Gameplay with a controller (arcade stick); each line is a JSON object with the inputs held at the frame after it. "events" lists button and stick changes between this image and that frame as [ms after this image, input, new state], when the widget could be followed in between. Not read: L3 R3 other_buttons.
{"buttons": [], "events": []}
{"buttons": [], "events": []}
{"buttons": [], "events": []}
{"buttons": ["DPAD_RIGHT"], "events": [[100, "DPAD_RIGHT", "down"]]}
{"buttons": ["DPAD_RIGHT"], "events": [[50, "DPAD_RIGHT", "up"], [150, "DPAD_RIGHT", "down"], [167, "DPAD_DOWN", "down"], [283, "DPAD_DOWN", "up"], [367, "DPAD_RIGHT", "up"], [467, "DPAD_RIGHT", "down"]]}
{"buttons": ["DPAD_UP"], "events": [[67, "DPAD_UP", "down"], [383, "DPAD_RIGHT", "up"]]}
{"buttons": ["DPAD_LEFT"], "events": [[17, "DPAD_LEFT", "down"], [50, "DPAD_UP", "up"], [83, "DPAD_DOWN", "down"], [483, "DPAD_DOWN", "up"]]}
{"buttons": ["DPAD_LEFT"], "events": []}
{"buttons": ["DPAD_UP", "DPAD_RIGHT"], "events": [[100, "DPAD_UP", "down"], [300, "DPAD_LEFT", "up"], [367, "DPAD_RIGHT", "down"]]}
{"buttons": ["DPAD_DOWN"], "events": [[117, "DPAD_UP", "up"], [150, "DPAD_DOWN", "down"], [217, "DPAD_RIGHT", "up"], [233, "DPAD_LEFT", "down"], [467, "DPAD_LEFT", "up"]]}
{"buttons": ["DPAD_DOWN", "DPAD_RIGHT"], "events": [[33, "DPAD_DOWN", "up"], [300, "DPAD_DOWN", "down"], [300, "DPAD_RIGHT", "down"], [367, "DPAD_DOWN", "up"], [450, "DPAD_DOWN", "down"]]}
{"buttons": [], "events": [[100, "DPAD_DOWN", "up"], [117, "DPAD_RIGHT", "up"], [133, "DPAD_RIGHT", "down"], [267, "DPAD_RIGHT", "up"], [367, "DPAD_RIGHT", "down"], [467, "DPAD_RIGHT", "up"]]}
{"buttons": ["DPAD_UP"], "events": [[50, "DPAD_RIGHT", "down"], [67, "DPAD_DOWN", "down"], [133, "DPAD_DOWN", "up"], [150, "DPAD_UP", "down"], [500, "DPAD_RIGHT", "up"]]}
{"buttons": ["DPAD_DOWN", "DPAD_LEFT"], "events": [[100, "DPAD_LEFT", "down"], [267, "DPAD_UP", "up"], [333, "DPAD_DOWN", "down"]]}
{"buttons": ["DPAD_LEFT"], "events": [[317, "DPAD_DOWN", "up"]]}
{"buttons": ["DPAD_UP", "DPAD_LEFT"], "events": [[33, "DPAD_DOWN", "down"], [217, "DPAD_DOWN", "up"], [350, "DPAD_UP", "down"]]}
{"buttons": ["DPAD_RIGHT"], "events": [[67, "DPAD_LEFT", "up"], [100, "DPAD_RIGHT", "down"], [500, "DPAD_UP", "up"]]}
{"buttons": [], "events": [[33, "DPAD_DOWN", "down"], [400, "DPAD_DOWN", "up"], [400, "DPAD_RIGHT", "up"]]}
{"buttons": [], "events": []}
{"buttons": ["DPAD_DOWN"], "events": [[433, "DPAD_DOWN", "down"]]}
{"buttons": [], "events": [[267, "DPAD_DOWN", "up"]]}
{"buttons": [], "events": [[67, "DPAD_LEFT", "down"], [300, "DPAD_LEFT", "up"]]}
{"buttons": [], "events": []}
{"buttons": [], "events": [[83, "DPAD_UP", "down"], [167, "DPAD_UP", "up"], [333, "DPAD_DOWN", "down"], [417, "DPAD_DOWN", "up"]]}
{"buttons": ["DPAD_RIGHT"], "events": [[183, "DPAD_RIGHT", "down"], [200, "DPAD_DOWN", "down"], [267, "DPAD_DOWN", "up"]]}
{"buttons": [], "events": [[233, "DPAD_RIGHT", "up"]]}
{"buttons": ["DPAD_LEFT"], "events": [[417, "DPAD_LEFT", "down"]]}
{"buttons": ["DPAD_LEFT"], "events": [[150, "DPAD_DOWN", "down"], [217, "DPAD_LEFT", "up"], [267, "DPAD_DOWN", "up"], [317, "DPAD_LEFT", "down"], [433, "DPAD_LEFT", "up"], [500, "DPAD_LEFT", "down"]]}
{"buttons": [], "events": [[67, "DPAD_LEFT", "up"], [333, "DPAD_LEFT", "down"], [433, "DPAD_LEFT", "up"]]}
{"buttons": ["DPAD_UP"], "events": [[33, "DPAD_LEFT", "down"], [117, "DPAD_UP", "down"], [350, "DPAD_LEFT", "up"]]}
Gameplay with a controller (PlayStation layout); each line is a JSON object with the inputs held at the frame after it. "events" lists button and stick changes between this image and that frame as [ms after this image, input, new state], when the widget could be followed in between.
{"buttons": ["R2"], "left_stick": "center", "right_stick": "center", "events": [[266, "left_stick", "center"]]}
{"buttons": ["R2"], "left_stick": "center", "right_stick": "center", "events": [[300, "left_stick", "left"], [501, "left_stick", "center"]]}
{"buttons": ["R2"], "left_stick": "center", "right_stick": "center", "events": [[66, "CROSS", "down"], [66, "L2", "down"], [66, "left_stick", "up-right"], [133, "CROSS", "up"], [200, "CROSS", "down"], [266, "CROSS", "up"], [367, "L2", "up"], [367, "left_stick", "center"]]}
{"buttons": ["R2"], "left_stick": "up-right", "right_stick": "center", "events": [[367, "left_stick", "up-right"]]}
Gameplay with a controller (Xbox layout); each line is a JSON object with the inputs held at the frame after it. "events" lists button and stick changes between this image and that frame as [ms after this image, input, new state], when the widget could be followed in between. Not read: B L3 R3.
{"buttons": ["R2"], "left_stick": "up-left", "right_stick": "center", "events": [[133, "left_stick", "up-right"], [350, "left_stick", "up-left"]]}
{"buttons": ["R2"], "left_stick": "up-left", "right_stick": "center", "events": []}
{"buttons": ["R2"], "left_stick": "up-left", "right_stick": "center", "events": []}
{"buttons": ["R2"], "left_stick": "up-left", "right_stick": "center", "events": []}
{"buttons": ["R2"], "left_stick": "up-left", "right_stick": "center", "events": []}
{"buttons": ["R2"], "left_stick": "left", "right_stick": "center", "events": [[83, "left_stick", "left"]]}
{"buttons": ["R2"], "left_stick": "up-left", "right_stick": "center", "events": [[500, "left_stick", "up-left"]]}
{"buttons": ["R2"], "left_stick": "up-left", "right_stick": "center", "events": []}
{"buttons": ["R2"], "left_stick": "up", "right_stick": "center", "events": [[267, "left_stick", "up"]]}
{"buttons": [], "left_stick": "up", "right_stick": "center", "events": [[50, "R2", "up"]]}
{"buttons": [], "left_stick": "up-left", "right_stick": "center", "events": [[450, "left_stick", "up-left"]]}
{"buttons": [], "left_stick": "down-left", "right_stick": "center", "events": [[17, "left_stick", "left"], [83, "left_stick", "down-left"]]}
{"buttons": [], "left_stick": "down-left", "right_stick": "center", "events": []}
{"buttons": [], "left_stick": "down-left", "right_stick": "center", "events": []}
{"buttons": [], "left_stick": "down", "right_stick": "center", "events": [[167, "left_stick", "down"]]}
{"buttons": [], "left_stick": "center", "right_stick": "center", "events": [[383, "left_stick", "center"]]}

**Task description**
Exactly as it appears above, retype the material in full.

**Solved exercise**
Gameplay with a controller (arcade stick); each line is a JSON object with the inputs held at the frame after it. "events" lists button and stick changes between this image and that frame as [ms after this image, input, new state], when the widget could be followed in between. Not read: L3 R3 other_buttons.
{"buttons": [], "events": []}
{"buttons": [], "events": []}
{"buttons": [], "events": []}
{"buttons": ["DPAD_RIGHT"], "events": [[100, "DPAD_RIGHT", "down"]]}
{"buttons": ["DPAD_RIGHT"], "events": [[50, "DPAD_RIGHT", "up"], [150, "DPAD_RIGHT", "down"], [167, "DPAD_DOWN", "down"], [283, "DPAD_DOWN", "up"], [367, "DPAD_RIGHT", "up"], [467, "DPAD_RIGHT", "down"]]}
{"buttons": ["DPAD_UP"], "events": [[67, "DPAD_UP", "down"], [383, "DPAD_RIGHT", "up"]]}
{"buttons": ["DPAD_LEFT"], "events": [[17, "DPAD_LEFT", "down"], [50, "DPAD_UP", "up"], [83, "DPAD_DOWN", "down"], [483, "DPAD_DOWN", "up"]]}
{"buttons": ["DPAD_LEFT"], "events": []}
{"buttons": ["DPAD_UP", "DPAD_RIGHT"], "events": [[100, "DPAD_UP", "down"], [300, "DPAD_LEFT", "up"], [367, "DPAD_RIGHT", "down"]]}
{"buttons": ["DPAD_DOWN"], "events": [[117, "DPAD_UP", "up"], [150, "DPAD_DOWN", "down"], [217, "DPAD_RIGHT", "up"], [233, "DPAD_LEFT", "down"], [467, "DPAD_LEFT", "up"]]}
{"buttons": ["DPAD_DOWN", "DPAD_RIGHT"], "events": [[33, "DPAD_DOWN", "up"], [300, "DPAD_DOWN", "down"], [300, "DPAD_RIGHT", "down"], [367, "DPAD_DOWN", "up"], [450, "DPAD_DOWN", "down"]]}
{"buttons": [], "events": [[100, "DPAD_DOWN", "up"], [117, "DPAD_RIGHT", "up"], [133, "DPAD_RIGHT", "down"], [267, "DPAD_RIGHT", "up"], [367, "DPAD_RIGHT", "down"], [467, "DPAD_RIGHT", "up"]]}
{"buttons": ["DPAD_UP"], "events": [[50, "DPAD_RIGHT", "down"], [67, "DPAD_DOWN", "down"], [133, "DPAD_DOWN", "up"], [150, "DPAD_UP", "down"], [500, "DPAD_RIGHT", "up"]]}
{"buttons": ["DPAD_DOWN", "DPAD_LEFT"], "events": [[100, "DPAD_LEFT", "down"], [267, "DPAD_UP", "up"], [333, "DPAD_DOWN", "down"]]}
{"buttons": ["DPAD_LEFT"], "events": [[317, "DPAD_DOWN", "up"]]}
{"buttons": ["DPAD_UP", "DPAD_LEFT"], "events": [[33, "DPAD_DOWN", "down"], [217, "DPAD_DOWN", "up"], [350, "DPAD_UP", "down"]]}
{"buttons": ["DPAD_RIGHT"], "events": [[67, "DPAD_LEFT", "up"], [100, "DPAD_RIGHT", "down"], [500, "DPAD_UP", "up"]]}
{"buttons": [], "events": [[33, "DPAD_DOWN", "down"], [400, "DPAD_DOWN", "up"], [400, "DPAD_RIGHT", "up"]]}
{"buttons": [], "events": []}
{"buttons": ["DPAD_DOWN"], "events": [[433, "DPAD_DOWN", "down"]]}
{"buttons": [], "events": [[267, "DPAD_DOWN", "up"]]}
{"buttons": [], "events": [[67, "DPAD_LEFT", "down"], [300, "DPAD_LEFT", "up"]]}
{"buttons": [], "events": []}
{"buttons": [], "events": [[83, "DPAD_UP", "down"], [167, "DPAD_UP", "up"], [333, "DPAD_DOWN", "down"], [417, "DPAD_DOWN", "up"]]}
{"buttons": ["DPAD_RIGHT"], "events": [[183, "DPAD_RIGHT", "down"], [200, "DPAD_DOWN", "down"], [267, "DPAD_DOWN", "up"]]}
{"buttons": [], "events": [[233, "DPAD_RIGHT", "up"]]}
{"buttons": ["DPAD_LEFT"], "events": [[417, "DPAD_LEFT", "down"]]}
{"buttons": ["DPAD_LEFT"], "events": [[150, "DPAD_DOWN", "down"], [217, "DPAD_LEFT", "up"], [267, "DPAD_DOWN", "up"], [317, "DPAD_LEFT", "down"], [433, "DPAD_LEFT", "up"], [500, "DPAD_LEFT", "down"]]}
{"buttons": [], "events": [[67, "DPAD_LEFT", "up"], [333, "DPAD_LEFT", "down"], [433, "DPAD_LEFT", "up"]]}
{"buttons": ["DPAD_UP"], "events": [[33, "DPAD_LEFT", "down"], [117, "DPAD_UP", "down"], [350, "DPAD_LEFT", "up"]]}
Gameplay with a controller (PlayStation layout); each line is a JSON object with the inputs held at the frame after it. "events" lists button and stick changes between this image and that frame as [ms after this image, input, new state], when the widget could be followed in between.
{"buttons": ["R2"], "left_stick": "center", "right_stick": "center", "events": [[266, "left_stick", "center"]]}
{"buttons": ["R2"], "left_stick": "center", "right_stick": "center", "events": [[300, "left_stick", "left"], [501, "left_stick", "center"]]}
{"buttons": ["R2"], "left_stick": "center", "right_stick": "center", "events": [[66, "CROSS", "down"], [66, "L2", "down"], [66, "left_stick", "up-right"], [133, "CROSS", "up"], [200, "CROSS", "down"], [266, "CROSS", "up"], [367, "L2", "up"], [367, "left_stick", "center"]]}
{"buttons": ["R2"], "left_stick": "up-right", "right_stick": "center", "events": [[367, "left_stick", "up-right"]]}
Gameplay with a controller (Xbox layout); each line is a JSON object with the inputs held at the frame after it. "events" lists button and stick changes between this image and that frame as [ms after this image, input, new state], when the widget could be followed in between. Not read: B L3 R3.
{"buttons": ["R2"], "left_stick": "up-left", "right_stick": "center", "events": [[133, "left_stick", "up-right"], [350, "left_stick", "up-left"]]}
{"buttons": ["R2"], "left_stick": "up-left", "right_stick": "center", "events": []}
{"buttons": ["R2"], "left_stick": "up-left", "right_stick": "center", "events": []}
{"buttons": ["R2"], "left_stick": "up-left", "right_stick": "center", "events": []}
{"buttons": ["R2"], "left_stick": "up-left", "right_stick": "center", "events": []}
{"buttons": ["R2"], "left_stick": "left", "right_stick": "center", "events": [[83, "left_stick", "left"]]}
{"buttons": ["R2"], "left_stick": "up-left", "right_stick": "center", "events": [[500, "left_stick", "up-left"]]}
{"buttons": ["R2"], "left_stick": "up-left", "right_stick": "center", "events": []}
{"buttons": ["R2"], "left_stick": "up", "right_stick": "center", "events": [[267, "left_stick", "up"]]}
{"buttons": [], "left_stick": "up", "right_stick": "center", "events": [[50, "R2", "up"]]}
{"buttons": [], "left_stick": "up-left", "right_stick": "center", "events": [[450, "left_stick", "up-left"]]}
{"buttons": [], "left_stick": "down-left", "right_stick": "center", "events": [[17, "left_stick", "left"], [83, "left_stick", "down-left"]]}
{"buttons": [], "left_stick": "down-left", "right_stick": "center", "events": []}
{"buttons": [], "left_stick": "down-left", "right_stick": "center", "events": []}
{"buttons": [], "left_stick": "down", "right_stick": "center", "events": [[167, "left_stick", "down"]]}
{"buttons": [], "left_stick": "center", "right_stick": "center", "events": [[383, "left_stick", "center"]]}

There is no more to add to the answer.